Nobody Flirts With Intelligence Anymore

February 25, 2026

We live in an age of instantaneous everything. Swipe right. Double-tap. Next. The speed at which we now decide whether someone is worth our attention has been compressed into a fraction of a second, and almost always, that decision is made before a single word has been exchanged.

We have become a culture that flirts with surfaces.

Anthony D Brice put it plainly: they’ll stare at your body but never ask what built your mind. Most people are chasing pictures. They want the image, the aesthetic, the curated version of a person that fits neatly inside a phone screen. There is nothing wrong with finding someone beautiful. Beauty is real, and it matters. But there is something quietly devastating about a world where the conversation stops there.

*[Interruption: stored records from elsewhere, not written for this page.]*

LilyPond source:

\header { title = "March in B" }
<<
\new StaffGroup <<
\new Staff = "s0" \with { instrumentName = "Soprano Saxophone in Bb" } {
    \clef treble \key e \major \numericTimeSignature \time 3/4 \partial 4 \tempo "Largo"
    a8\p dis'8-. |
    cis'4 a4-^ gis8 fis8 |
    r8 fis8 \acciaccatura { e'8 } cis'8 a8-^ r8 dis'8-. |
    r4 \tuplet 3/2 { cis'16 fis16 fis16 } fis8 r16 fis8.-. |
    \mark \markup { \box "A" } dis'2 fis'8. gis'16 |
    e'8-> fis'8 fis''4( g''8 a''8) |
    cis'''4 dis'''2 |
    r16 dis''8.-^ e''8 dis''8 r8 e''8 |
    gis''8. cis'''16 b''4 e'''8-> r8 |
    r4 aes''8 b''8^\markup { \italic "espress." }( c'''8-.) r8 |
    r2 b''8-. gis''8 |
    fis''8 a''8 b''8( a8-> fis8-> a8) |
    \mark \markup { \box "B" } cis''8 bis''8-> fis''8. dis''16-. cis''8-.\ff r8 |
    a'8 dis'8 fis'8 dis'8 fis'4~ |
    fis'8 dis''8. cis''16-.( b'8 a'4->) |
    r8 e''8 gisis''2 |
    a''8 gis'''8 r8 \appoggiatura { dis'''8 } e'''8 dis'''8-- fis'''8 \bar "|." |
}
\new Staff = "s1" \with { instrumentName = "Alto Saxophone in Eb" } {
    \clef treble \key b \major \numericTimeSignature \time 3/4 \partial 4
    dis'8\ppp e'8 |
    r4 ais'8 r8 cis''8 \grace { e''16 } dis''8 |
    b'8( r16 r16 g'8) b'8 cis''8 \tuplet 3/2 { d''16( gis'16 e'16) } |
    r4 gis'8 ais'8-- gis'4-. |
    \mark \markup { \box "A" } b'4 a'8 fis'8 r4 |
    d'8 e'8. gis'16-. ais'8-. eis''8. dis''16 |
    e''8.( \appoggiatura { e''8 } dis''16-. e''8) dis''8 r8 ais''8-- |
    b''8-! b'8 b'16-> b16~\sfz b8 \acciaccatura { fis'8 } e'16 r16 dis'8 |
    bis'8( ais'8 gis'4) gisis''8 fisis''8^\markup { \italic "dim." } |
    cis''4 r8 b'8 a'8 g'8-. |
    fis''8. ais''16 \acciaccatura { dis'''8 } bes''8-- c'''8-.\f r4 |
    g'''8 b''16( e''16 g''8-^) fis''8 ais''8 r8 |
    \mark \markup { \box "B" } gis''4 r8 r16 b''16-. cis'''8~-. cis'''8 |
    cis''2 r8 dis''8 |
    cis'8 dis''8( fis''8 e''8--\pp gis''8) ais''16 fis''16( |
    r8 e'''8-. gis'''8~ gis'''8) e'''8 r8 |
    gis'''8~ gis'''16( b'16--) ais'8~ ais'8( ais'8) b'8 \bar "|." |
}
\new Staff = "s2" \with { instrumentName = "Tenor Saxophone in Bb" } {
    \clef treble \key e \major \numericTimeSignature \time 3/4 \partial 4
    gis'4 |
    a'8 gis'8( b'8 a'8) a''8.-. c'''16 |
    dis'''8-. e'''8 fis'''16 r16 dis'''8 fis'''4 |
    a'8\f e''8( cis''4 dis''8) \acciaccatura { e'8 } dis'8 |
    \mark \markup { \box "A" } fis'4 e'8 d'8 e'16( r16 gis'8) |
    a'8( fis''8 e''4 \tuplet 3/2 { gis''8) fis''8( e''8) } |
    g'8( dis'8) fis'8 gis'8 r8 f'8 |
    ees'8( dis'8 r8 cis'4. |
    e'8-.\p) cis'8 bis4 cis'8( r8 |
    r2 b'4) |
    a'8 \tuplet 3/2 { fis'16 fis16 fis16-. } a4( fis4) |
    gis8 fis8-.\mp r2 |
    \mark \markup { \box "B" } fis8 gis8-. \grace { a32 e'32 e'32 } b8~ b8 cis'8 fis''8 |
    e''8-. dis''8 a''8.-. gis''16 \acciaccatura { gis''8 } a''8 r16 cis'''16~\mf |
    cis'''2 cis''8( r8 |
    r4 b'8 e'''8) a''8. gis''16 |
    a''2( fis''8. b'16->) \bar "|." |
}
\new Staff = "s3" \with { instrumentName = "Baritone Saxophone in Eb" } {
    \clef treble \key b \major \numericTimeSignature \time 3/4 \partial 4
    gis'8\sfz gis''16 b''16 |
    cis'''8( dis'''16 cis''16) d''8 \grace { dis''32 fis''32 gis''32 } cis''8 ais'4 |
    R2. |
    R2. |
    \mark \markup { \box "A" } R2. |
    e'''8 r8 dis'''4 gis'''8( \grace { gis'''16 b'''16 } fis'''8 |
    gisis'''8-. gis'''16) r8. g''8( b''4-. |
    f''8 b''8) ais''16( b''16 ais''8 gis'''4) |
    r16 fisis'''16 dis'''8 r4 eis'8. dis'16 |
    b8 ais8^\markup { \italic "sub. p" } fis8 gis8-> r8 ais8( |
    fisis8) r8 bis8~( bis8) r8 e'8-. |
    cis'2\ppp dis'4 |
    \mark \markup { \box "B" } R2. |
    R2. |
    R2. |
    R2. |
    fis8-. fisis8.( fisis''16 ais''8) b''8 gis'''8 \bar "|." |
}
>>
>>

Think about what it actually means to be attracted to someone’s mind. It means you have to slow down. You have to listen. You have to be willing to be challenged, surprised, even occasionally wrong. Intellectual attraction requires you to show up as a whole person, not just a face with good lighting.

That is not easy work. And most people, if we are being honest, are not looking for work. They are looking for reward. The gym-sculpted body, the perfectly posed photo, the comment section full of praise. These are signals that say: I am desirable. But desirability built entirely on the physical is borrowed time.

Bodies change. They gain weight, they lose muscle. They age, they scar, they carry the story of a life lived. And when the person who was drawn only to your form finds that the form has shifted, what exactly is left to hold them there?

Engagement takes effort. Not just the effort of showing up, but the effort of being genuinely curious about another person’s inner world. What shaped them. What haunts them. What makes them laugh at something nobody else finds funny. What idea they cannot stop thinking about at 2am.
That kind of curiosity is rare. And the connection it creates is rarer still.

There is a particular kind of intimacy that emerges when two people are drawn to each other’s minds. It doesn’t announce itself loudly. It builds slowly, through conversations that run too long, through the odd moment when someone says exactly the thing you were thinking, through the quiet recognition that this person sees you in a way that has nothing to do with how you look in a photograph.

That kind of connection does not expire. The mind does not sag or fade the way a body does. If anything, it deepens with time. Every shared idea, every honest disagreement, every moment of genuine understanding becomes a layer that the years only make thicker.

Add kindness to that, and wit, and you have something most people spend their whole lives searching for without ever quite knowing what they were looking for.
Being attracted to intelligence is not about being an elitist. It is about believing that the most interesting thing about a person has never been what they look like. It is about choosing depth over speed, in a world that has been engineered to make speed feel like enough.